How do you find #dy/dx# by implicit differentiation of #x^2-y^2=16#?

Question

Evelyn Agard · Accepted Answer

# dy/dx = x/y # If an equation does not express #y# explicitly in terms of #x# as in #y=f(x)#, and instead we have #g(y)=f(x)#, then when we differentiate we apply the chain rule so that we differentiate #g(y)# wrt #y# rather than #x# as in: # g(y) = f(x) # # :. d/dx g(y) = d/dx f(x) # # :. dy/dx d/dy g(y) = f'(x) # # :. g'(y) dy/dx= f'(x) # This will typically result in #dy/dx# being a function of #x# and #y#, rather than #dy/dx# being a function of #x# alone as we usually get So for # x^2 - y^2 = 16 # we have: # d/dx(x^2) - d/dx(y^2) = d/dx(16) # # :. 2x - dy/dxd/dy(y^2) = 0 # # :. 2x - 2ydy/dx = 0 # # :. 2ydy/dx = 2x # # :. dy/dx = x/y #

William Abdalla · Answer

undefined To find $ \frac{dy}{dx} $ by implicit differentiation of $ x^2 - y^2 = 16 $, differentiate both sides of the equation with respect to $ x $, treating $ y $ as a function of $ x $ using the chain rule. Then solve for $ \frac{dy}{dx} $.
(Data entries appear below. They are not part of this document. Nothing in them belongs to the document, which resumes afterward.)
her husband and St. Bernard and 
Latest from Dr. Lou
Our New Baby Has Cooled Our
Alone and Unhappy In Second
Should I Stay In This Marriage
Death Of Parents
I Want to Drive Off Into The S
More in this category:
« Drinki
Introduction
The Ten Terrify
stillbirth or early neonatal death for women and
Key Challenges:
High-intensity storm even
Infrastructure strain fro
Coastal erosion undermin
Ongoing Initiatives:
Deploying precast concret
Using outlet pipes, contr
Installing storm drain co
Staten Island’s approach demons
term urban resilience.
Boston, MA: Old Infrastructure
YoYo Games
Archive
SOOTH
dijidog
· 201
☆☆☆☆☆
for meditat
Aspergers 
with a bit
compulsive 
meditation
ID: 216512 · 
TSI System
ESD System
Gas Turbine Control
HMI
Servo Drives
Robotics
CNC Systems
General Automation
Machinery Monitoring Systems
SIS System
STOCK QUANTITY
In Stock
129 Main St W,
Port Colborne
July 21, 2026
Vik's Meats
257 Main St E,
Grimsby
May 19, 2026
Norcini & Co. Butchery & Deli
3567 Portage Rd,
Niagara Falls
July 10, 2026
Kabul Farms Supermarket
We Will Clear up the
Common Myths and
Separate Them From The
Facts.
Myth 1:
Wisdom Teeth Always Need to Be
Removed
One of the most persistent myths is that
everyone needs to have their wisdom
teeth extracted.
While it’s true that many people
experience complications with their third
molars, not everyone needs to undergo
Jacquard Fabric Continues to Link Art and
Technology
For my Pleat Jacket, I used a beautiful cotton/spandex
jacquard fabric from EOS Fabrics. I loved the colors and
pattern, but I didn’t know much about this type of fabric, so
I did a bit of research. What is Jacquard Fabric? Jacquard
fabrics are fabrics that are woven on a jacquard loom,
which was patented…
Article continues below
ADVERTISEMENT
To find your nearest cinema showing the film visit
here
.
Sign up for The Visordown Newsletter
Differentiating both sides with respect to $ x $, we get:

$$ \frac{d}{dx}(x^2) - \frac{d}{dx}(y^2) = \frac{d}{dx}(16) $$

$$ 2x - \frac{d}{dx}(y^2) = 0 $$

$$ 2x - 2y\frac{dy}{dx} = 0 $$

Now, solve for $ \frac{dy}{dx} $:

$$ 2y\frac{dy}{dx} = 2x $$

$$ \frac{dy}{dx} = \frac{2x}{2y} $$

$$ \frac{dy}{dx} = \frac{x}{y} $$

Thus, $ \frac{dy}{dx} = \frac{x}{y} $.